Drug discovery is the basis of the modern pharmaceutical market, and encompasses most of the industry’s research and development funding [1]. On average, it takes 12–15 years and $985million to deliver a drug to market, demonstrating the exhaustive time and effort required to complete the drug discovery process [2, 3]. Drug-Target Interaction (DTI) analysis is one of the most critical parts of drug discovery, and it involves calculating the binding affinity between a target protein and a ligand molecule so that appropriate ligand candidates for drugs can be chosen. These ligand candidates go on to be included in in vitro experimentation in order to identify lead compounds for the final drug. The affinity of a ligand to bind with a protein depends on the atomic interactions between the ligand and the binding region (referred to as the “binding pocket”) on the protein (Fig.1) [4].

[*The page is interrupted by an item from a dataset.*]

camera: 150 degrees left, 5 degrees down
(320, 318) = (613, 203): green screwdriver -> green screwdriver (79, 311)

Calculating the binding affinity between a protein and ligand can be completed through Virtual Screening (VS), where compounds are screened and binding affinity calculated using software [5] (Fig.2). The “Scoring Function”, which is the function used to calculate binding affinity, is critical for VS. Machine Learning (ML) algorithms have demonstrated considerable promise as a scoring function compared to other standard function types [6]. Given a set of training data, ML algorithms are able to learn pharmaco-like features from protein-ligand models through supervised learning functions. This allows them to accurately predict the binding affinity based on learned features that have statistically high influence [7–9, 11]. However, ML algorithms “overfit”, or learn patterns that do not correlate to a physical phenomena but still decrease error by chance [7–9, 11, 12]. This reduces their ability to generalize to out-of-distribution (OOD) data, making them unreliable for analyzing novel ligand candidates [7]. It is necessary to uncover underlying relationships between the features of protein-ligand data in order to inform the development of ML models that experience less overfitting [8].

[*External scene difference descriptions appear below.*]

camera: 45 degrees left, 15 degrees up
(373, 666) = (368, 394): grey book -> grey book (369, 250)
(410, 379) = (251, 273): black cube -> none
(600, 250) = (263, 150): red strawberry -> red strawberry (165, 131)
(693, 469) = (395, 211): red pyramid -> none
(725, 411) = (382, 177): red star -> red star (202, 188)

Supervised learning techniques used to predict binding affinity can also analyze features, yet the results suffer from inconsistency and unreliability due to the overfitting of their parent algorithms [13, 14]. In comparison, unsupervised learning techniques such as Principal Component Analysis (PCA) are effective at identifying important features from protein-ligand models without overfitting because they are not designed to only minimize prediction error [15, 17]. t-Distributed Stochastic Neighbor Embedding (t-SNE) is also useful at visualizing the features of proteins due to its ability to retain high-dimensional information in low-dimensional space [16]. However, unsupervised learning has not been applied to analyze the differences between protein-ligand complexes in regards to their binding affinity. This is a research gap that can be filled to help develop ML models which learn protein-ligand feature patterns without considerably overfitting.
Objectives:
There is a pressing need to reliably identify specific biomechanical features that influence binding affinity and quantify their effect on ML performance. Current literature either suffer from drawbacks in reliability and consistency caused by supervised learning or do not specifically analyze the variance in binding affinity caused by protein/ligand features. The objectives of this study are three-fold: 1) Discover the presence of underlying biomechanical interactions that influence binding affinity, 2) Identify specific pharmaco-like features responsible for high variance in binding affinities, and 3) Determine the effect of these features on the performance of ML models in predicting binding affinity.
Gathering a greater understanding of which features influence binding affinity is necessary for designing ML models that do not overfit to training data and interpret noisy features as important patterns. Models will thereby be more generalizable to OOD data, and more successful at identifying lead compounds for inclusion in innovative drugs.